Copy everything from the start of the listing down to the line containing "Reading left to", replacing "chart" with "graph" and keeping all else unchanged. Leave the pictures out of your copy.

Source data —
----------
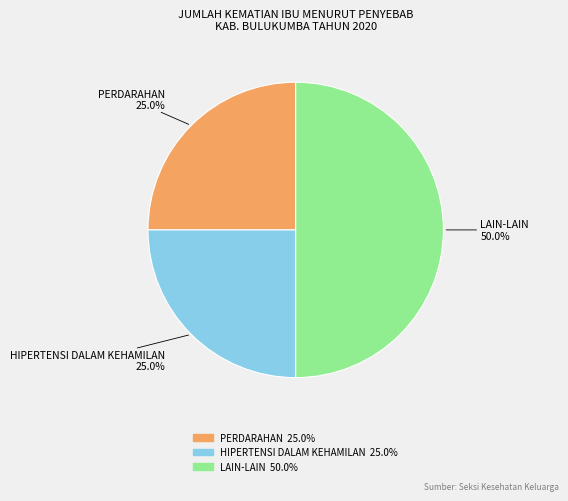

To the nearest percent, what is the average slice percentage?

33%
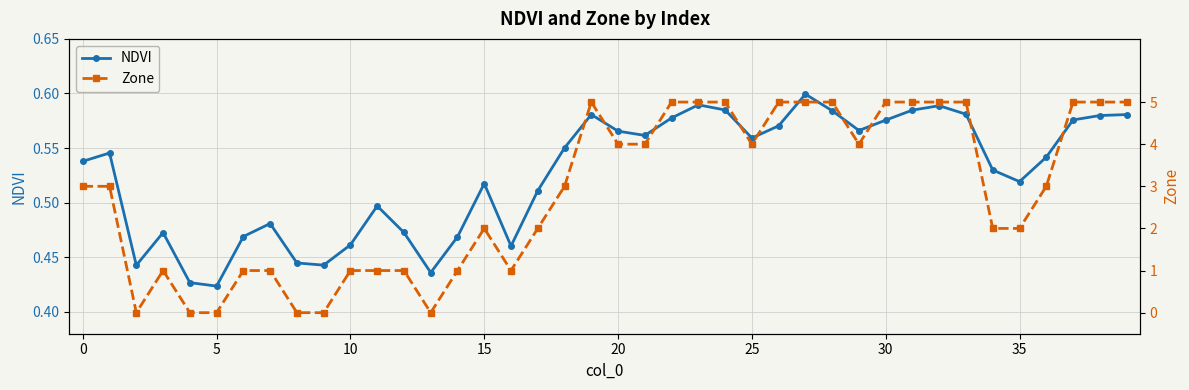

Reading left to right, what are all the values shown in this chart?

NDVI: 0.5	0.5	0.4	0.5	0.4	0.4	0.5	0.5	0.4	0.4	0.5	0.5	0.5	0.4	0.5	0.5	0.5	0.5	0.6	0.6	0.6	0.6	0.6	0.6	0.6	0.6	0.6	0.6	0.6	0.6	0.6	0.6	0.6	0.6	0.5	0.5	0.5	0.6	0.6	0.6
Zone: 3.0	3.0	0.0	1.0	0.0	0.0	1.0	1.0	0.0	0.0	1.0	1.0	1.0	0.0	1.0	2.0	1.0	2.0	3.0	5.0	4.0	4.0	5.0	5.0	5.0	4.0	5.0	5.0	5.0	4.0	5.0	5.0	5.0	5.0	2.0	2.0	3.0	5.0	5.0	5.0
----------
Task response —
To the nearest percent, what is the average slice percentage?

33%

Reading left to right, what are all the values shown in this graph?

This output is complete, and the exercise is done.